Uma conversa telefônica entre os dois líderes não conseguiu destravar a negociação. Sempre, segundo os socialistas, o grupo de Igrejas estaria exigindo uma “vice-presidência de Direitos Sociais e de Meio Ambiente, que coordena os ministérios dentro das áreas de sua competência” e cinco ministérios: Direitos Sociais, Igualdade e Economia dos Cuidados; Trabalho, Seguridade Social e Luta contra a Precariedade; Transição Energética, Meio Ambiente e Direitos dos Animais; Justiça Tributária e Luta contra a Fraude e Ciência, Inovação, Universidades e Economia Digital. Além disso, no documento há uma longa lista de competências que esses ministérios deveriam incluir.

O Podemos respondeu desvirtuando o texto divulgado pelo PSOE. “Nesse documento, que era uma proposta para debater e negociar, há uma lista de competências sociais que o Unidas Podemos queria que fizessem parte de sua ação dentro do Governo. Resumem-se em uma vice-presidência e três ministérios dos atuais e dois a serem criados. Era uma proposta inicial que enviamos no último sábado para poder debater”, diz o grupo de Iglesias. O texto, segundo o Unidas Podemos, era do começo da negociação. Os socialistas dizem que a formação de Iglesias não cedeu em relação a essas exigências.

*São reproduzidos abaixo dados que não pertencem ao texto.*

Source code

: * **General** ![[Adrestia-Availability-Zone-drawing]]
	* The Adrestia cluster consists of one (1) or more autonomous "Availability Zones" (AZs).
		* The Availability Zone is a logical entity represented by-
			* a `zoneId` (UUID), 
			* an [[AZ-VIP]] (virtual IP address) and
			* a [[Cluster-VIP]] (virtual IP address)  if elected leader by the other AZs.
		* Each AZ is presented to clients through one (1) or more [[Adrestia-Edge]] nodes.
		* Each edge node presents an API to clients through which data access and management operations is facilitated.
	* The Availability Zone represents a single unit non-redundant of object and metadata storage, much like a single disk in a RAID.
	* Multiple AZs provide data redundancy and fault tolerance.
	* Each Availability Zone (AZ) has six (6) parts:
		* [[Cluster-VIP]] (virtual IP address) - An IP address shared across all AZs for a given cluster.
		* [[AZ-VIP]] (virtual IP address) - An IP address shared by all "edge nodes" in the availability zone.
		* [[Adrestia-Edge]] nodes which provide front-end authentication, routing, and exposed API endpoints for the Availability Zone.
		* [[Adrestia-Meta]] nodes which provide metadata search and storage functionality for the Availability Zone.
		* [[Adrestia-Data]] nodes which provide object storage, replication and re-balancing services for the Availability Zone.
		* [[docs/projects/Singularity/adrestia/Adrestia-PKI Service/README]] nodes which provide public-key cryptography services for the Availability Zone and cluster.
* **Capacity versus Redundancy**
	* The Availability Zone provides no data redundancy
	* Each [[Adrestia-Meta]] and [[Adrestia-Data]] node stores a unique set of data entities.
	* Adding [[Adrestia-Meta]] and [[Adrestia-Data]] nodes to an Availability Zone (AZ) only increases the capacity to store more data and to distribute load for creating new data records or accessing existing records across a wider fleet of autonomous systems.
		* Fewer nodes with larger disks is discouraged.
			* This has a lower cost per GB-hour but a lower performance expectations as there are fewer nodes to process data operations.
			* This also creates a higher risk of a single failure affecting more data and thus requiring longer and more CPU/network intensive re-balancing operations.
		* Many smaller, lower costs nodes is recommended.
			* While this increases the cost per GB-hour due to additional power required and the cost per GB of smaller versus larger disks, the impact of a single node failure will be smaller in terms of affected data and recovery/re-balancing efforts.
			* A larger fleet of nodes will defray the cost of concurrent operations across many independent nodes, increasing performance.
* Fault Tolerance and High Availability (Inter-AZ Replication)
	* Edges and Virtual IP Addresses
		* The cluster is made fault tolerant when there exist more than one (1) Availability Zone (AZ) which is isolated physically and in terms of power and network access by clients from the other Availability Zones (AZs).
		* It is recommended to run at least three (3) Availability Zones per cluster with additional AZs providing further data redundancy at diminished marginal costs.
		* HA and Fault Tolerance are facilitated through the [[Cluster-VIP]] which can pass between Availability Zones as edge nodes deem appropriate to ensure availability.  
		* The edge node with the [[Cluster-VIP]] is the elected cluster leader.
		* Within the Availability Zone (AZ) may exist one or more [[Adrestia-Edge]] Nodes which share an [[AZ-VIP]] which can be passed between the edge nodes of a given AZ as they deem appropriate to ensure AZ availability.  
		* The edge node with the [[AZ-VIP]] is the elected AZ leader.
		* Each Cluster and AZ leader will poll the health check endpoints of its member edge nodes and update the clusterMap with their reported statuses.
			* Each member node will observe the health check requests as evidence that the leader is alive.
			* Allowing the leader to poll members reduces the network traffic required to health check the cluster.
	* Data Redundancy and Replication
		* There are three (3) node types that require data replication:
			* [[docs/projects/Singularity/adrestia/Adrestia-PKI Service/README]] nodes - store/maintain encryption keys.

Segundo fontes do Unidas Podemos, Sánchez telefonou a Iglesias para confirmar que não irá mais longe. De acordo com o Podemos, o presidente em funções “confirmou que não está disposto a oferecer competências nem no Trabalho, nem na Fazenda, nem na Transição Ecológica”, e disse que essa é sua última palavra. Fontes do PSOE confirmam o telefonema e destacam que “Sánchez voltou a reiterar a necessidade de desbloquear para que a Espanha possa continuar avançando”. “Da parte do PSOE, continuamos a defender que a oferta feita ao Unidas Podemos é uma boa oferta”, concluem. O presidente em funções tinha previsto dar nesta quarta-feira, às 21h15, uma entrevista à rede de televisão Tele5, mas adiou-a para a quinta-feira.